* **DIRECTIONS**: Update every line of the data below, changing "top-left" to "upper-left" and leaving all else as it is.

* **DATA SHOWN**:

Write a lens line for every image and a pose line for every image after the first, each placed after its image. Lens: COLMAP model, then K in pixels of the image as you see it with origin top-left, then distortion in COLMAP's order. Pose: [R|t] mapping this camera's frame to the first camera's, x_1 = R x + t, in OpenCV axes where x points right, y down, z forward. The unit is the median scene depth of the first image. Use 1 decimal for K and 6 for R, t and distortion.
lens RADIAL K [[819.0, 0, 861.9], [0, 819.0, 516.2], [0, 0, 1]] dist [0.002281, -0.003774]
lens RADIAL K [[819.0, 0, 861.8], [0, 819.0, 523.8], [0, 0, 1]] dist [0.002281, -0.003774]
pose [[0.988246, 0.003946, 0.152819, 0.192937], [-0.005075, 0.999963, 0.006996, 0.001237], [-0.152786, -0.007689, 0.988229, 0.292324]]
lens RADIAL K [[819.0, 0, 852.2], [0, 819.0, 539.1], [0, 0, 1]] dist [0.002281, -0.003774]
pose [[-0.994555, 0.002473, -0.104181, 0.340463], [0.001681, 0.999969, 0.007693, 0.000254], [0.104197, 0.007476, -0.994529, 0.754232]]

* **ANSWER**:
Write a lens line for every image and a pose line for every image after the first, each placed after its image. Lens: COLMAP model, then K in pixels of the image as you see it with origin upper-left, then distortion in COLMAP's order. Pose: [R|t] mapping this camera's frame to the first camera's, x_1 = R x + t, in OpenCV axes where x points right, y down, z forward. The unit is the median scene depth of the first image. Use 1 decimal for K and 6 for R, t and distortion.
lens RADIAL K [[819.0, 0, 861.9], [0, 819.0, 516.2], [0, 0, 1]] dist [0.002281, -0.003774]
lens RADIAL K [[819.0, 0, 861.8], [0, 819.0, 523.8], [0, 0, 1]] dist [0.002281, -0.003774]
pose [[0.988246, 0.003946, 0.152819, 0.192937], [-0.005075, 0.999963, 0.006996, 0.001237], [-0.152786, -0.007689, 0.988229, 0.292324]]
lens RADIAL K [[819.0, 0, 852.2], [0, 819.0, 539.1], [0, 0, 1]] dist [0.002281, -0.003774]
pose [[-0.994555, 0.002473, -0.104181, 0.340463], [0.001681, 0.999969, 0.007693, 0.000254], [0.104197, 0.007476, -0.994529, 0.754232]]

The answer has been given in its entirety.